O triste fim de X
Foi, então, que, apressado, tenso e nervoso, resolveu convocar uma assembleia. Todos receberam o convite apreensivos, já que mencionava urgência. Era conhecido por seu jeito sóbrio, discreto e tranquilo apesar de muito requisitado. Havia tido um sonho que acreditava visionário, o início de uma nova era, feliz, livre, autêntica. Era preciso compartilhar e fazer chegar a todos. Sua intenção não podia ser melhor, pensou.
Estavam todos presentes, exceto a letra Z. Ninguém soube explicar sua ausência. Houve certo burburinho e, diante disso, preferiu afirmar, em alto e bom tom, que havia feito o convite a todos. Isso não foi o suficiente para convencer B, desconfiado como de costume. X bateu, suavemente, sobre a mesa e, imediatamente, todos se calaram para ouvir.
A ideia, na sua visão, brilhante, seria simples: somente X poderia falar de X. Parecia muito lógico. Afinal, quem senão ele mesmo conhece as dores e os sofrimentos próprios aos seus contornos e ao movimento que implica sua marca? Era preciso delimitar as coisas, garantindo sua pureza. Relatou humilhações decorrentes das confusões sobre quem diz sem saber o quê. Se cada um limitasse suas atividades a seu universo particular, o mundo teria menos problemas. Reinaria a paz, o respeito e a harmonia.
Todos ficaram perplexos. Não acreditavam que a reunião havia sido convocada para ouvir tamanha asneira. Afinal, não era ele o mais fluido de todos? Não era ele o geralmente procurado nas equações? Não era o preferido? E por ser preferido, o que assumia diferentes significados e valores? Não é possível, pensou seu rival Y. Havia ficado louco? Além disso, como se daria a formação das palavras? Como se resolveria as brigas histórias entre M e N? N sempre se recusou a estar antes de P e M, consternado com sua situação, decidiu que ocuparia o lugar de N quando necessário. O fato é que ninguém entendeu muito bem como funcionariam as coisas desde então.

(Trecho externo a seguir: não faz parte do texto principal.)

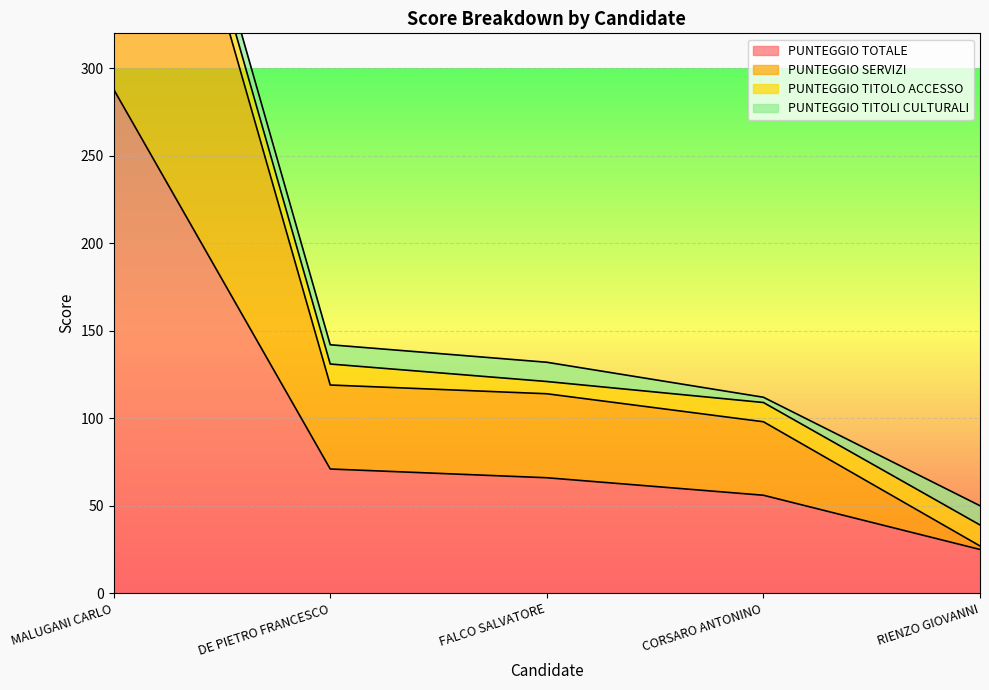

Which has a higher value, DE PIETRO FRANCESCO or MALUGANI CARLO?

MALUGANI CARLO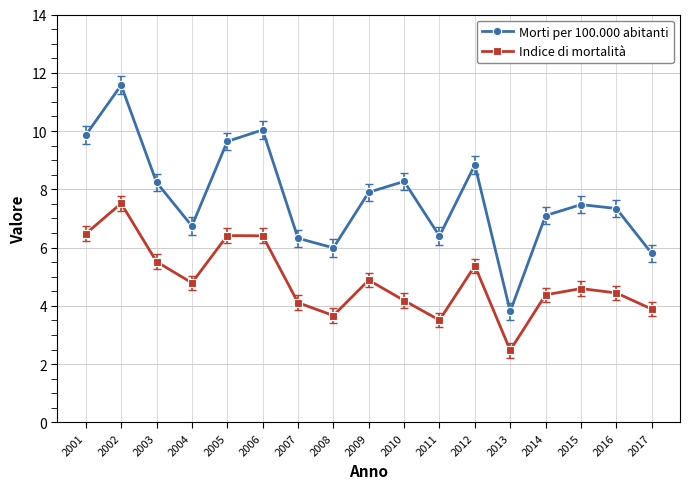

True or false: Indice di mortalità and Morti per 100.000 abitanti intersect in this chart.

False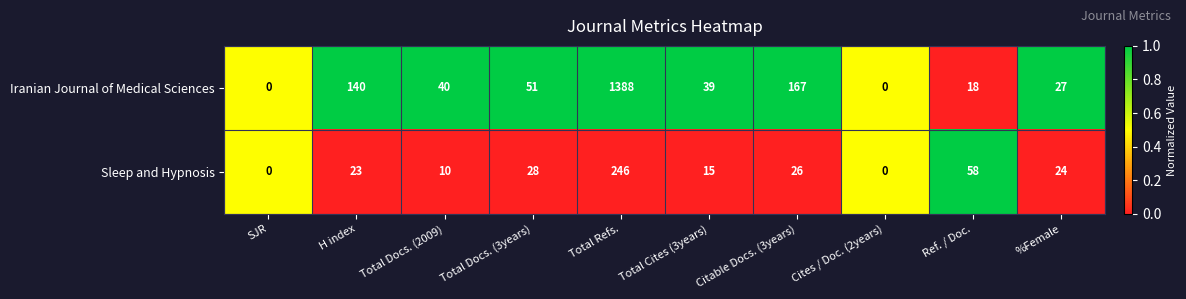

Between SJR and Total Docs. (3years), which series saw the biggest shift?

Iranian Journal of Medical Sciences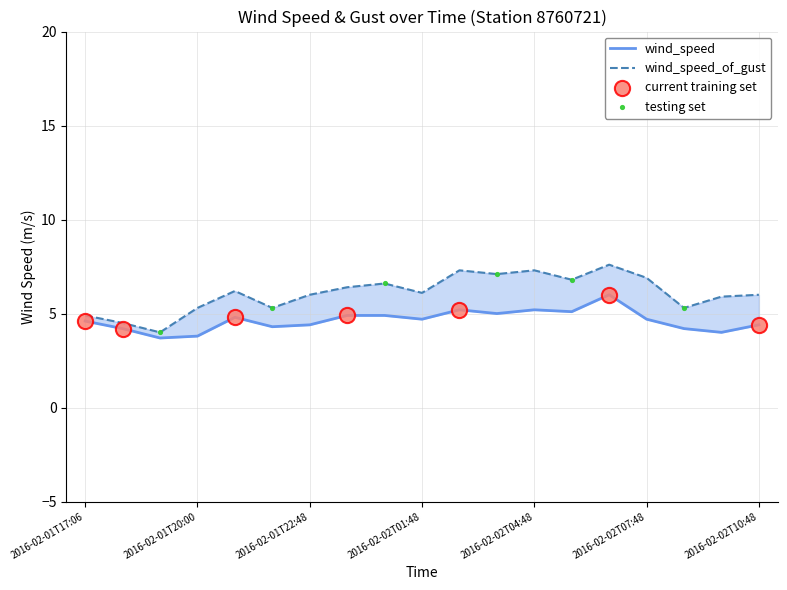

What are all the series names shown in the legend?

wind_speed, wind_speed_of_gust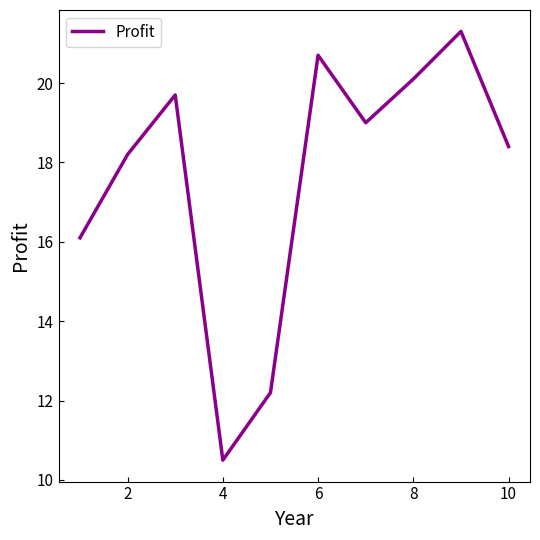

What is the difference between the maximum and minimum values?

10.8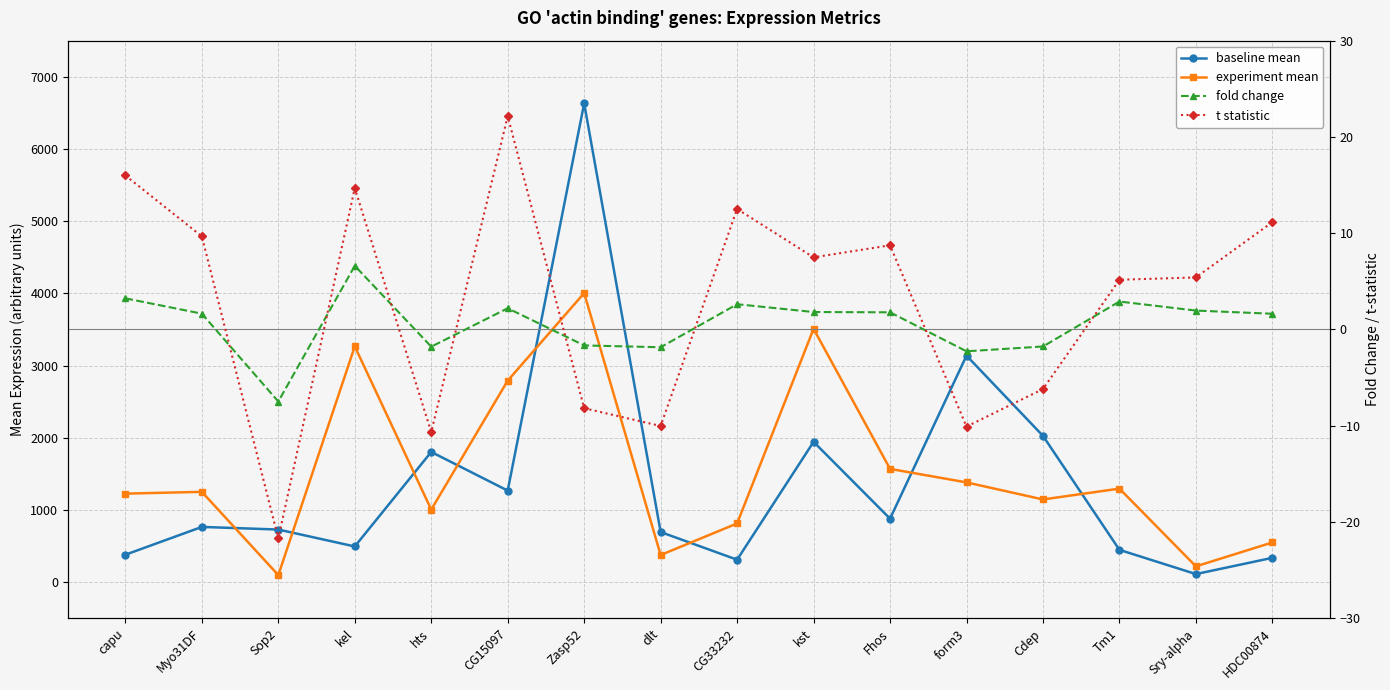

The value of experiment mean at Sop2 is 97.2. True or false?

True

Apesar da perplexidade inicial, alguns outros começaram a entrever que aquilo poderia ser a solução para muitos problemas. K não gostava do fato de ser pouco usado. Acreditava que a proposta geraria um equilíbrio maior entre todos. W também se interessou. Sentia-se pouco representado. W perguntou se X era o mesmo que X’ e X’’. X ficou sem saber o que dizer. C preferiu dizer que, por conta do cedilha, deveria ter dois lugares, pois eram diferentes.
A confusão se instaurou e ninguém mais se entendia. Todos falavam ao mesmo tempo. X ficou sem saber como contornar a situação. Considerando-se o X da questão, meteu-se num quadrado menor que seu tamanho, enforcando-se.
Na sepultura: Aqui jaz X, aquele que, de tão fluido, acabou em quadrado.